Kumiko in Saranac Lake

Kumiko inside the Stevenson Cottage (Photo provided)

Kumiko Koiwa is a world class Robert Louis Stevenson enthusiast who travelled from Yokohama, Japan, to Saranac Lake for the first time in June 1998 to visit Baker’s, where the famous author of “Treasure Island” had passed the winter of 1887/88 with his family. Since 1916, Baker’s has also been called the Robert Louis Stevenson Memorial Cottage which houses the finest collection of Stevenson memorabilia in the world. Kumiko, an active member of the R.L.S. Club, Edinburgh, Scotland, shared her Adirondack experience with fellow members in their club news, June, 1998:

“Recently, I visited Saranac Lake, USA. It’s a small town in the midst of the wild Adirondack Mountains in N.Y. state. I had to take a small airplane from New York. I flew into the town in the evening and the view from the plane was wonderful–the endless sea of forests and countless lakes were shining in the setting sunshine; it was a beautiful, dreamlike scene, and when I landed I was impressed by the nice smell of trees filling the air… ‘By a curious irony of fate, the places to which we are sent when health deserts us are often singularly beautiful’–so the travelers after Stevenson can enjoy many beautiful places–I thank that irony.”

“The town itself seems somehow vague … every street has big trees behind, and there’s a kind of deserted feeling of an off-season resort. The houses are made of wood, painted, and are in very ‘American’ taste. Most of them are old and seem to be former ‘cure-cottages’ with wide verandas. Only the noise of heavy traffic disturbs the small-town atmosphere. The people are good–every passer-by answers my ‘hello’ as I walk through residential streets.”

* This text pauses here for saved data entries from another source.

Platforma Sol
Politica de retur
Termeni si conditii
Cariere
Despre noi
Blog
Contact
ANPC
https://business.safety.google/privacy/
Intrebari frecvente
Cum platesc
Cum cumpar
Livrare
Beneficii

“The Stevenson Memorial Cottage where the Stevenson family lived in 1887-88 is on ‘Stevenson Lane,’ a 10-minute walk from the town centre of Saranac Lake. Half of the house which the Stevensons rented is now a museum with marvelous collections, and the other half, where the Stevensons’ landlords, the Baker family lived, is now occupied by Mr. Delahant, the curator, and his wife, who, with two dogs and three cats, take care of the museum and welcome Stevenson fans and scholars from many countries. It seems an ideal life for Stevensonians, don’t you agree? Mike Delahant’s father and grandfather were also curators. Mike seems very proud that his family have kept this cottage. Mike’s mother told me that it was a private museum with no financial help from the state, so it had not been easy to keep it for decades.”

“As for their collection–it was great! True Stevenson fans would be able to spend a whole week or maybe even a month to see them. Besides the exhibits they have many other items, and Mike said that even today they could still find interesting stuff in an old closet. Maybe you have seen the photo of Stevenson on his death bed? In that photo we can see some Samoan tapa cloths with geometric patterns on the bed. I saw that Tapa cloth in the cottage and Mike’s wife Karla said she had found it herself. After it was donated to the cottage someone put it in a closet and it was there for many years until she found it!”

“Mike and Karla seem to really enjoy their life in the cottage and kindly shared it with me during my visit. On a rainy, cool day they let me stay in their living room with a nice stove and there I enjoyed reading old books from the museum for hours. Outside, the greens were beautiful in the rain; on my lap was one of Mike’s cats, Maggie (named after Stevenson’s mother). I read the old book containing Maggie Stevenson’s diary and letters in which she wrote about the life in the very cottage where I was at that very moment–these were happy hours for me. They showed me the upstairs room that was once Lloyd Osbourne’s room, and also the old toilet (!!) which had been used by the Baker family (and maybe the Stevenson family, too!) and told me many stories about the cottage. I showed him my ‘Stevenson-album’ (photos of my travels to places related to RLS) and he liked the one I took on the Pentland Hills–the view of the whole of Edinburgh, the Firth of Forth and Swanston village.”

“Mike took me to the hilltop nearby from where I could see the cottage and the great Adirondack Mountains. He said that was where he had taken the BBC to film the view for their TV programme in 1994.”

“In the public library in the town centre there is a good collection of Stevenson’s works. I understand that the best season to visit the Adirondack Mountains is the end of September when you can see the beautiful red and yellow autumn leaves.”

Stevenson’s Cottage

Today I stumbled on a little shrine

That hides itself within a nest of hills;

A temple to the god of Youth divine,

Whose presence still that tiny cottage fills;

The mantelpiece where lighted cigarette

Burned blithely on, when genius in him burned;

His velvet jacket stuck with heather yet,

His slender hand in faultless bronze is turned.

Oh, how I’d like to be a child again,

And roam your garden full of verses sweet;

Smell flowers again I loved in childhood’s reign,

And high up in the air swing frantic feet!

Or with my friend, Long John, the pirate bold,

I’d seek for treasure, and I’d find it, too

In song or story, loved by young and old,

I’d walk the Road of Loving Hearts with you!